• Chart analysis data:
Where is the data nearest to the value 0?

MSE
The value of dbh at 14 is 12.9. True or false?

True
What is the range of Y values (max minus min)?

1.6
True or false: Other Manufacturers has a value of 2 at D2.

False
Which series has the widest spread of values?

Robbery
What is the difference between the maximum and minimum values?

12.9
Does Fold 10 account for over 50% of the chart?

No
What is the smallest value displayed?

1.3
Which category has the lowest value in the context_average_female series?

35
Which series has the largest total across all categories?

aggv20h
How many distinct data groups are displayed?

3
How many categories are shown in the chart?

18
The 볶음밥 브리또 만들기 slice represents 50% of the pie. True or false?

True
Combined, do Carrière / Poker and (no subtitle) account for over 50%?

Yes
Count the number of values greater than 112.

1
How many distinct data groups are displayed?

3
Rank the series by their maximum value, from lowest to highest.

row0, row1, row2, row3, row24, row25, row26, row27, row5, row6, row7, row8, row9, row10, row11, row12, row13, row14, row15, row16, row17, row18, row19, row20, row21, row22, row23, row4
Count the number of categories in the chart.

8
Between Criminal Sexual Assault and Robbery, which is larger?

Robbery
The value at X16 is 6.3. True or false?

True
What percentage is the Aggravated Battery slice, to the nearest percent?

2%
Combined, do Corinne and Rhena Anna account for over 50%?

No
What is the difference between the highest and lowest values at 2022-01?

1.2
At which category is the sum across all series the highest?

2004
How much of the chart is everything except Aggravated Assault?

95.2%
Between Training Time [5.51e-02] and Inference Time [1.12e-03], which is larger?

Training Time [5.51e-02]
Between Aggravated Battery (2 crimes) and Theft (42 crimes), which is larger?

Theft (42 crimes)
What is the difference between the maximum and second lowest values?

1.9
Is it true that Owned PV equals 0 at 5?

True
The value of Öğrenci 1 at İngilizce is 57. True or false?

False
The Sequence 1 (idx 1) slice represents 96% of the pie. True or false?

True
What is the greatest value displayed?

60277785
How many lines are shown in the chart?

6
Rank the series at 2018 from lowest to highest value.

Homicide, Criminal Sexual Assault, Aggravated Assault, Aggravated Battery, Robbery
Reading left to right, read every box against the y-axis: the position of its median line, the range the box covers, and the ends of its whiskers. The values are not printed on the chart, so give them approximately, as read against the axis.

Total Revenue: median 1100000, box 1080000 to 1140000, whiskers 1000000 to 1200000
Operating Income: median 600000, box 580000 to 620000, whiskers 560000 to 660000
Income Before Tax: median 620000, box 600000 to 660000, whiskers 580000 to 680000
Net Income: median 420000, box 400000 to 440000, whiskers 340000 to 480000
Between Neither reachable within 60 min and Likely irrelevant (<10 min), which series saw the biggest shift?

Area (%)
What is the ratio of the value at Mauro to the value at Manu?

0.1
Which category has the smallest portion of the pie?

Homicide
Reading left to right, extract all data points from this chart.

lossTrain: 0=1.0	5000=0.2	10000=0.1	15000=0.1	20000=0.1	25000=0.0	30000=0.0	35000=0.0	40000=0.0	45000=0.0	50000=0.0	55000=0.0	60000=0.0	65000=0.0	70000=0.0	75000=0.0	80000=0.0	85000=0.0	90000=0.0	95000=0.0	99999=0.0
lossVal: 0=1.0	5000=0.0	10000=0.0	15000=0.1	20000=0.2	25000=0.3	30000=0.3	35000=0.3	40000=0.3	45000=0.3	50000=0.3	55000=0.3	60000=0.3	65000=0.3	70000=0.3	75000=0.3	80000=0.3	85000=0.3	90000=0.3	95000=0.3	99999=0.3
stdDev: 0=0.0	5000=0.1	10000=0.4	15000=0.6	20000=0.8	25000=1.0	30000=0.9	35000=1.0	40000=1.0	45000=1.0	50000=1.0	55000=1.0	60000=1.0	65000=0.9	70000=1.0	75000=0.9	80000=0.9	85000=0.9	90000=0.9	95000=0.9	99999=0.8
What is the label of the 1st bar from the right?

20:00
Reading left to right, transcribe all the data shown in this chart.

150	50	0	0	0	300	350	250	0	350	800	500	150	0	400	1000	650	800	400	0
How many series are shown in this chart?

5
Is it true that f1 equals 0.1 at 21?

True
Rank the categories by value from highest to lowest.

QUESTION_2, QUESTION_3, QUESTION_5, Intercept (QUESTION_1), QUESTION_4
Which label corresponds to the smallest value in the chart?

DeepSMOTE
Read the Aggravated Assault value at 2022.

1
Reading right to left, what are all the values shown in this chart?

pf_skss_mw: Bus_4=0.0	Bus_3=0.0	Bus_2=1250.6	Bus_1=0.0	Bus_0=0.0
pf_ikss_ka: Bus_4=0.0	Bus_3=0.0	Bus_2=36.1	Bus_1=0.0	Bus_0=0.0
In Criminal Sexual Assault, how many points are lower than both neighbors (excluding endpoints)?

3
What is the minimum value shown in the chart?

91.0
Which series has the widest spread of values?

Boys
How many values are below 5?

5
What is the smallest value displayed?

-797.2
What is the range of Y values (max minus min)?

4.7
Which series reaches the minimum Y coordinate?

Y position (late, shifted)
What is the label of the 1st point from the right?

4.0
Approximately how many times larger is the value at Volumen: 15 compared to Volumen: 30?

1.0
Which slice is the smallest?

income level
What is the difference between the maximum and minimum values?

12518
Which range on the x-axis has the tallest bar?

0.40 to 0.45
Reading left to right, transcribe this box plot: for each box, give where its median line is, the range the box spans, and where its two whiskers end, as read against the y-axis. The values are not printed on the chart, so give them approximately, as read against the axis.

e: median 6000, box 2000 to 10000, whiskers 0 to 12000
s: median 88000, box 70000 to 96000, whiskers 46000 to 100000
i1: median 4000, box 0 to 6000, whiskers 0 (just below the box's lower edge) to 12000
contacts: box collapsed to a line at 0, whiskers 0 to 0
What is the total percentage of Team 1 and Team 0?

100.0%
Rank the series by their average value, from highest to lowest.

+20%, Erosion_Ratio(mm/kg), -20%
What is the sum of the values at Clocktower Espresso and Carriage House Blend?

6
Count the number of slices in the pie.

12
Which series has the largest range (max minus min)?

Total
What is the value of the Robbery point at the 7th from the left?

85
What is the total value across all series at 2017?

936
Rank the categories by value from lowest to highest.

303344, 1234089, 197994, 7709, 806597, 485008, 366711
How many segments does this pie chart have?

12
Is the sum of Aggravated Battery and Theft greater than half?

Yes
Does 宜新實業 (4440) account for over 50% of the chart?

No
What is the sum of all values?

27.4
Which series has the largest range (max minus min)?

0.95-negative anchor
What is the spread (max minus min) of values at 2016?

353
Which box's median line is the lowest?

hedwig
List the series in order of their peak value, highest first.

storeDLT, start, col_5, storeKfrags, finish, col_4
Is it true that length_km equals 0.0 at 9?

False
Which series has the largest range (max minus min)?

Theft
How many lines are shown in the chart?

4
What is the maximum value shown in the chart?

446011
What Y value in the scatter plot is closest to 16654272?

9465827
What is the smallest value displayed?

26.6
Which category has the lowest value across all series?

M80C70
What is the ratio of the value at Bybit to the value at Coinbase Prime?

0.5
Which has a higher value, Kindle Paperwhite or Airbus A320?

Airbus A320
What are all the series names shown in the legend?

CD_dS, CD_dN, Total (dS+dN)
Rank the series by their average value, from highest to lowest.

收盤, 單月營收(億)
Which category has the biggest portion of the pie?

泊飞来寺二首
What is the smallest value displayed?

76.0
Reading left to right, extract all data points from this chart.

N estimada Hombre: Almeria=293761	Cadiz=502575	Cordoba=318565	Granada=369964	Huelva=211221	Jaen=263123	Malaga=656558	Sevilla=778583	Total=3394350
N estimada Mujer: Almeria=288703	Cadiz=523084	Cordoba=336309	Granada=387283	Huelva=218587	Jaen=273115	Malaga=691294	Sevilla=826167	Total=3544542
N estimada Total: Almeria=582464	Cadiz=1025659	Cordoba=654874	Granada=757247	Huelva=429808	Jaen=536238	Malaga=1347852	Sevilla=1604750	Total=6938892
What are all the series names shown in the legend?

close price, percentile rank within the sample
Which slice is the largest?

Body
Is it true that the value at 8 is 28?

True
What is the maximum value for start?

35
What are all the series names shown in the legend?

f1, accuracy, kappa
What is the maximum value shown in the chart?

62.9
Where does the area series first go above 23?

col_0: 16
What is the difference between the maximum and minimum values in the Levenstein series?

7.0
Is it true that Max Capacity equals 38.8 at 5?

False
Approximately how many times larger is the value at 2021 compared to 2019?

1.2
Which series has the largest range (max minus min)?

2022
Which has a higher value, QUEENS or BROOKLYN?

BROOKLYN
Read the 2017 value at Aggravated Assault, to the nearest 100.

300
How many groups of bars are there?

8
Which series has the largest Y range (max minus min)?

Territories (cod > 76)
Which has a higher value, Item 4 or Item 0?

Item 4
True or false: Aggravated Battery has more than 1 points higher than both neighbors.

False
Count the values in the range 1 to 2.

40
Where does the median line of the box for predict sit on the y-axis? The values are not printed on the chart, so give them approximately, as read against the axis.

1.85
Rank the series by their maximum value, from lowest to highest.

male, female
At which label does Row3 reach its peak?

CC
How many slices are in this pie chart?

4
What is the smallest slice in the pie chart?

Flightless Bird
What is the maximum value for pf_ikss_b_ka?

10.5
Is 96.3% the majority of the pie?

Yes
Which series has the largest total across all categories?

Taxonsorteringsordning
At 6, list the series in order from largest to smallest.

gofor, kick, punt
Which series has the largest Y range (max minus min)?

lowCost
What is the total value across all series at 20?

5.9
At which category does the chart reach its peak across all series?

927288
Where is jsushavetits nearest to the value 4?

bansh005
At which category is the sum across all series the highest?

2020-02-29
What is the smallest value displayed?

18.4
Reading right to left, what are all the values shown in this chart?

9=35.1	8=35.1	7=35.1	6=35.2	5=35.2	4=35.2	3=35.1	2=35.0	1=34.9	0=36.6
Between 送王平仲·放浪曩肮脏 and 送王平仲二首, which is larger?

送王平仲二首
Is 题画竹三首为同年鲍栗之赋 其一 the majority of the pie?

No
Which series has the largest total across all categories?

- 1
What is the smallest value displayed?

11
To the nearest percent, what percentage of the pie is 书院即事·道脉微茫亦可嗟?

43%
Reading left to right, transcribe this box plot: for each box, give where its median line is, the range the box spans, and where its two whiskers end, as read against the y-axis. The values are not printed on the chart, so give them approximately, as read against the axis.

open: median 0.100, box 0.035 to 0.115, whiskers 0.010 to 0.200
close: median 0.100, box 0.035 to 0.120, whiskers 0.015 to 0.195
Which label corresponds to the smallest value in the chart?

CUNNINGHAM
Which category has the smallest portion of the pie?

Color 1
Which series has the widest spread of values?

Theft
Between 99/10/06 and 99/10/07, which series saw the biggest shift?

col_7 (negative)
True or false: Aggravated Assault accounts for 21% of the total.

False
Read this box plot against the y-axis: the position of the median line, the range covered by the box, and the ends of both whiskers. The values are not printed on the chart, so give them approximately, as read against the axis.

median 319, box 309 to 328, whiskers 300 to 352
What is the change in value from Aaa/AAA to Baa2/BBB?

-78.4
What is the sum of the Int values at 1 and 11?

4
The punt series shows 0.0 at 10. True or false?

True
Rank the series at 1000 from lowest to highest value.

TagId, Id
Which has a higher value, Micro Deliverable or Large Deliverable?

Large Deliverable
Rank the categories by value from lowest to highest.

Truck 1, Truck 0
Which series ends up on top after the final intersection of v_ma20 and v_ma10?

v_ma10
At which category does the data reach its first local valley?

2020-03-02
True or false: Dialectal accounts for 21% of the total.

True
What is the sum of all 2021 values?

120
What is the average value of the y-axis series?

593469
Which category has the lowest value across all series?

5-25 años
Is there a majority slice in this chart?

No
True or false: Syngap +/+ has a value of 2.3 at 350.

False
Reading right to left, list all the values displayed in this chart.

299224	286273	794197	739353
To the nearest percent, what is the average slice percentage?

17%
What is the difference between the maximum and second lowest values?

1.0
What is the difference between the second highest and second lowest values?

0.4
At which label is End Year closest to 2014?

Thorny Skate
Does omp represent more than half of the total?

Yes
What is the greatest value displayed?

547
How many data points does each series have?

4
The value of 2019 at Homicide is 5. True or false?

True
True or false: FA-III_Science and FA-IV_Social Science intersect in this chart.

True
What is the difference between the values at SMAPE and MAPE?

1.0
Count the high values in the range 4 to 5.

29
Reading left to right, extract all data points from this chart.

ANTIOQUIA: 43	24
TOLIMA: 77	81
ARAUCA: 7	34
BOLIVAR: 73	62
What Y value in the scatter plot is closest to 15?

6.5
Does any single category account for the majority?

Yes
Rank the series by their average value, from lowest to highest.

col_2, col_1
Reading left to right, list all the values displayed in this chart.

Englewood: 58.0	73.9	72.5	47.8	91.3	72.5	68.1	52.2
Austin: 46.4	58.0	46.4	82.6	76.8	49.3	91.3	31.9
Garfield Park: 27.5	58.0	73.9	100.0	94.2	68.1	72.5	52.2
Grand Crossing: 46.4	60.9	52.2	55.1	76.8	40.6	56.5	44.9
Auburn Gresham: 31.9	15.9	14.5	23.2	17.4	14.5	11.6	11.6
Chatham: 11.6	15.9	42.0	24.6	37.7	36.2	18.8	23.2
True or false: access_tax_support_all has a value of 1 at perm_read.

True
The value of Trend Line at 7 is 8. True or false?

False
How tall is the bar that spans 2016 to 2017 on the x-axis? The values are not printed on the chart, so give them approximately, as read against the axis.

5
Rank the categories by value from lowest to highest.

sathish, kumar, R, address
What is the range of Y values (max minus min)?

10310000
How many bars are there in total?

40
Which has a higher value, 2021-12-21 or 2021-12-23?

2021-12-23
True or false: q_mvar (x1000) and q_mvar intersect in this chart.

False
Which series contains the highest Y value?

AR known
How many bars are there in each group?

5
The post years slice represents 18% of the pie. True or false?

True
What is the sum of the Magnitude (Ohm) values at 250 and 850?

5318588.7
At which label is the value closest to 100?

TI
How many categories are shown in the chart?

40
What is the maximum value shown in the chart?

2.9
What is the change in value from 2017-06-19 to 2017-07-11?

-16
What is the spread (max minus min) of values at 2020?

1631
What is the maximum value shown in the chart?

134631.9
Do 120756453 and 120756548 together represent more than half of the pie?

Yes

• Problem description: Rewrite the part that opens with the line containing "Truck 1, Truck 0" and closes with the line containing "What is the difference between the second", changing "difference" to "gap" and leaving everything else unchanged.

• Task result:
Truck 1, Truck 0
Which series ends up on top after the final intersection of v_ma20 and v_ma10?

v_ma10
At which category does the data reach its first local valley?

2020-03-02
True or false: Dialectal accounts for 21% of the total.

True
What is the sum of all 2021 values?

120
What is the average value of the y-axis series?

593469
Which category has the lowest value across all series?

5-25 años
Is there a majority slice in this chart?

No
True or false: Syngap +/+ has a value of 2.3 at 350.

False
Reading right to left, list all the values displayed in this chart.

299224	286273	794197	739353
To the nearest percent, what is the average slice percentage?

17%
What is the gap between the maximum and second lowest values?

1.0
What is the gap between the second highest and second lowest values?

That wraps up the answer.